■ Action item
Gather each line of the records below that contains the word "from", and copy every such line in full.

■ Exercise input
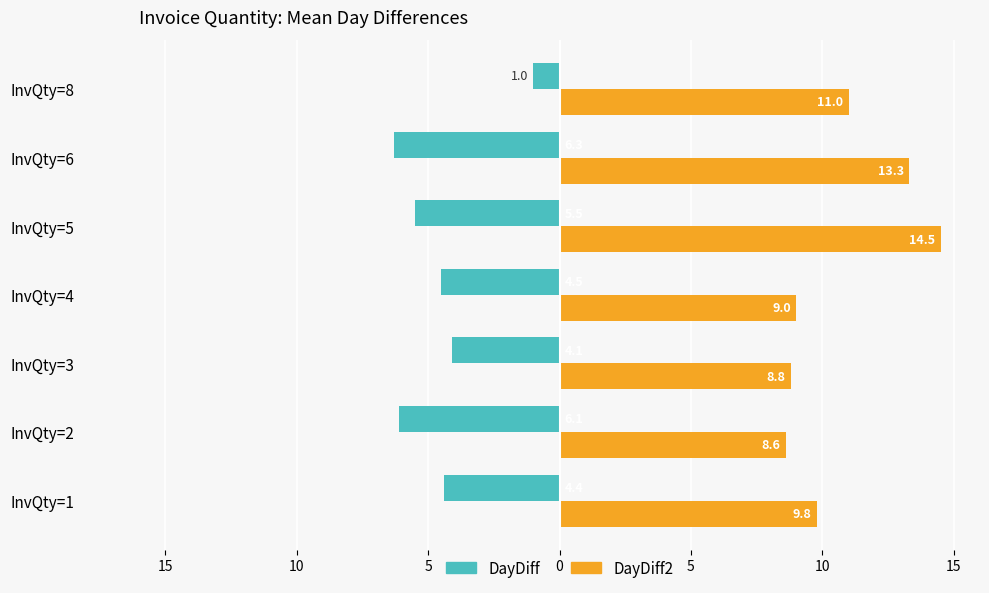

What is the value of the DayDiff2 bar at the 5th from the left?

8.8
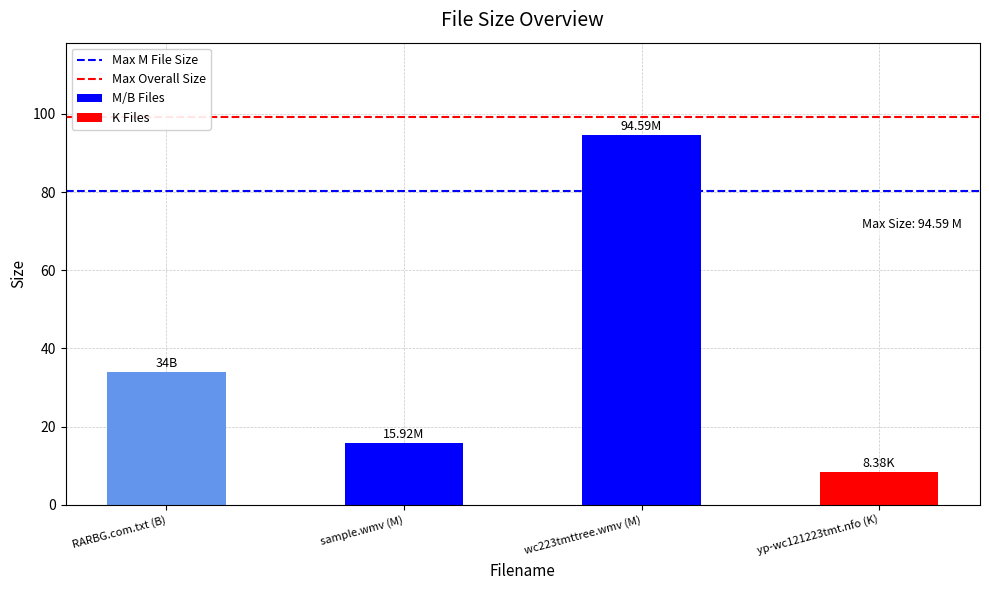

What is the change in value from sample.wmv (M) to yp-wc121223tmt.nfo (K)?

-7.5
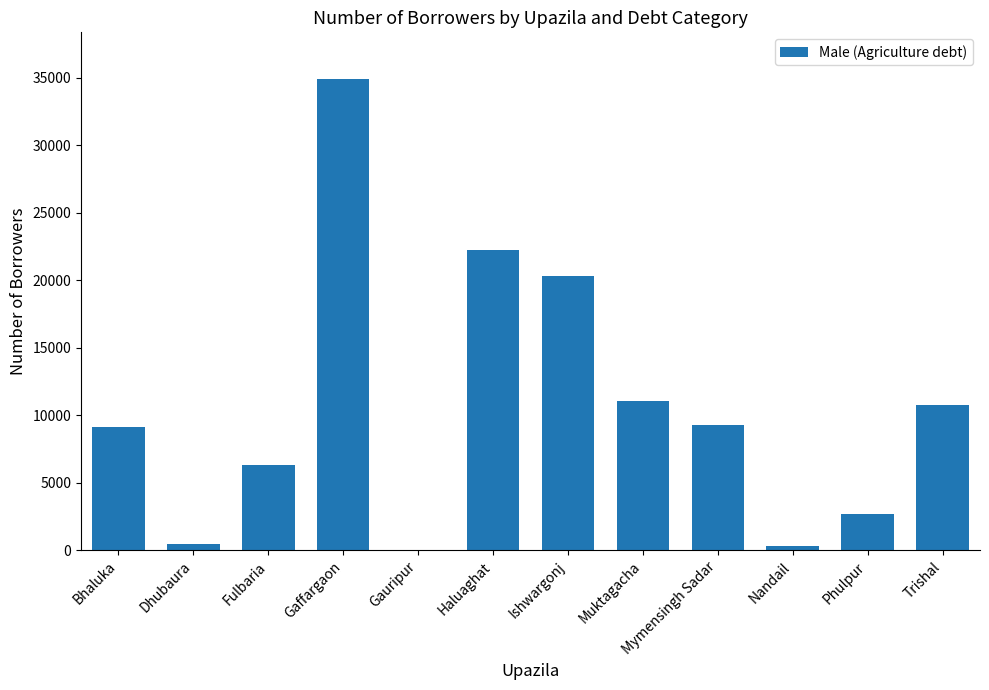

What is the greatest value displayed?

34885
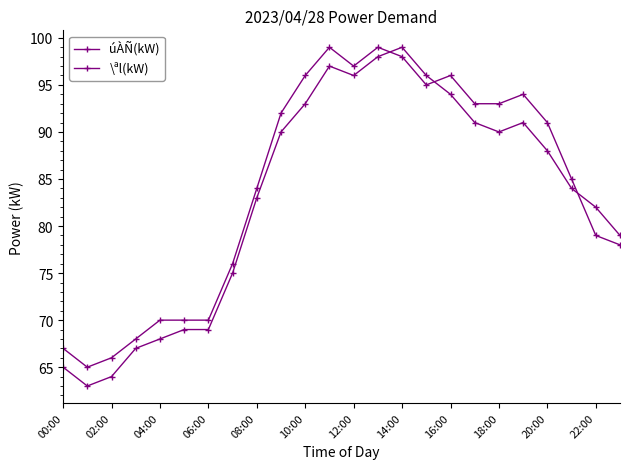

What is the sum of all \ªl(kW) values?

2021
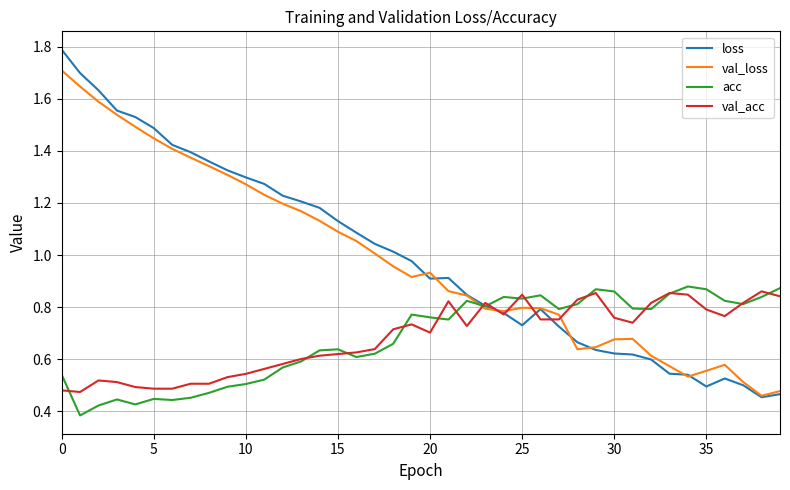

How many intersections are there between val_acc and val_loss?

5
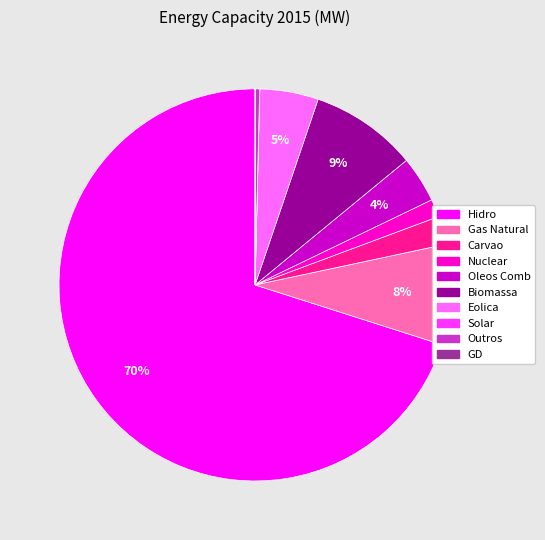

To the nearest percent, what is the average slice percentage?

10%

■ Solution to this exercise
What is the value of the DayDiff2 bar at the 5th from the left?
What is the change in value from sample.wmv (M) to yp-wc121223tmt.nfo (K)?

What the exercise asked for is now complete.